Albertans are the lowest-taxed people in Canada, mostly because of the province's considerable oil and gas income as well as the more conservative financial philosophies of successive governments. It is also the only province in Canada where there is no provincial sales tax.[12] Unlike the other provinces, which use a progressive income tax regime, Alberta used a flat-rate income tax (10%) which is equal for all. As a campaign promise, the New Democratic Party implemented a progressive system in 2015 after their electoral success.

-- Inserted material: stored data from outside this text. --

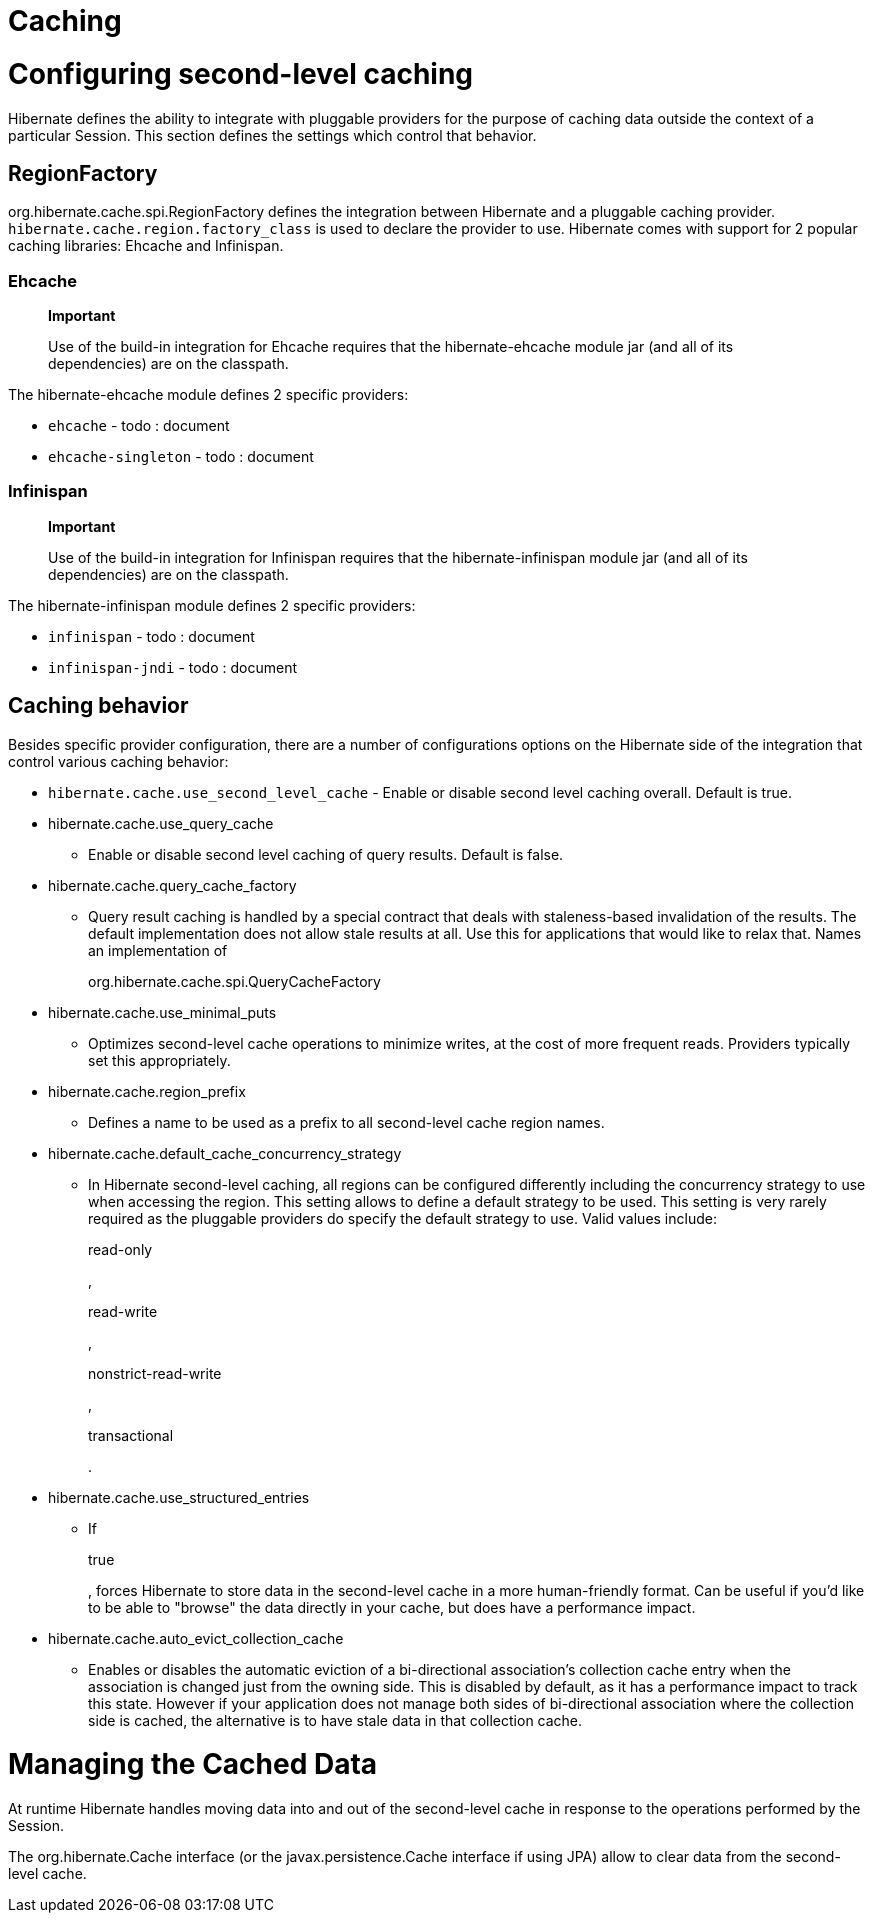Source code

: [[caching]]
= Caching

[[caching-config]]
= Configuring second-level caching

Hibernate defines the ability to integrate with pluggable providers for
the purpose of caching data outside the context of a particular Session.
This section defines the settings which control that behavior.

[[caching-config-provider]]
== RegionFactory

org.hibernate.cache.spi.RegionFactory defines the integration between
Hibernate and a pluggable caching provider.
`hibernate.cache.region.factory_class` is used to declare the provider
to use. Hibernate comes with support for 2 popular caching libraries:
Ehcache and Infinispan.

[[caching-config-provider-ehcache]]
=== Ehcache

______________________________________________________________________________________________________________________________________________
*Important*

Use of the build-in integration for Ehcache requires that the
hibernate-ehcache module jar (and all of its dependencies) are on the
classpath.
______________________________________________________________________________________________________________________________________________

The hibernate-ehcache module defines 2 specific providers:

* `ehcache` - todo : document
* `ehcache-singleton` - todo : document

[[caching-config-provider-infinispan]]
=== Infinispan

____________________________________________________________________________________________________________________________________________________
*Important*

Use of the build-in integration for Infinispan requires that the
hibernate-infinispan module jar (and all of its dependencies) are on the
classpath.
____________________________________________________________________________________________________________________________________________________

The hibernate-infinispan module defines 2 specific providers:

* `infinispan` - todo : document
* `infinispan-jndi` - todo : document

[[caching-config-behavior]]
== Caching behavior

Besides specific provider configuration, there are a number of
configurations options on the Hibernate side of the integration that
control various caching behavior:

* `hibernate.cache.use_second_level_cache` - Enable or disable second
level caching overall. Default is true.
* hibernate.cache.use_query_cache
+
- Enable or disable second level caching of query results. Default is
false.
* hibernate.cache.query_cache_factory
+
- Query result caching is handled by a special contract that deals with
staleness-based invalidation of the results. The default implementation
does not allow stale results at all. Use this for applications that
would like to relax that. Names an implementation of
+
org.hibernate.cache.spi.QueryCacheFactory
* hibernate.cache.use_minimal_puts
+
- Optimizes second-level cache operations to minimize writes, at the
cost of more frequent reads. Providers typically set this appropriately.
* hibernate.cache.region_prefix
+
- Defines a name to be used as a prefix to all second-level cache region
names.
* hibernate.cache.default_cache_concurrency_strategy
+
- In Hibernate second-level caching, all regions can be configured
differently including the concurrency strategy to use when accessing the
region. This setting allows to define a default strategy to be used.
This setting is very rarely required as the pluggable providers do
specify the default strategy to use. Valid values include:
+
read-only
+
,
+
read-write
+
,
+
nonstrict-read-write
+
,
+
transactional
+
.
* hibernate.cache.use_structured_entries
+
- If
+
true
+
, forces Hibernate to store data in the second-level cache in a more
human-friendly format. Can be useful if you'd like to be able to
"browse" the data directly in your cache, but does have a performance
impact.
* hibernate.cache.auto_evict_collection_cache
+
- Enables or disables the automatic eviction of a bi-directional
association's collection cache entry when the association is changed
just from the owning side. This is disabled by default, as it has a
performance impact to track this state. However if your application does
not manage both sides of bi-directional association where the collection
side is cached, the alternative is to have stale data in that collection
cache.

[[caching-management]]
= Managing the Cached Data

At runtime Hibernate handles moving data into and out of the
second-level cache in response to the operations performed by the
Session.

The org.hibernate.Cache interface (or the javax.persistence.Cache
interface if using JPA) allow to clear data from the second-level cache.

Alberta is one of few provinces that consistently has not received equalization payments from the federal government since 1962[13] (the others being British Columbia and (until 2008) Ontario, the original benchmark provinces). Alberta is the largest net contributor to the program, which is intended to ensure that all provinces are able to provide similar levels of public services. The province's wealth is largely due to the abundance of natural resources, and the provincial government's generous policies toward oil and wood pulp companies, etc., that have harvested the natural resources for export markets at a very high rate. As a result, Alberta is the only province in Canada that has (recently) eliminated its provincial debt.[14]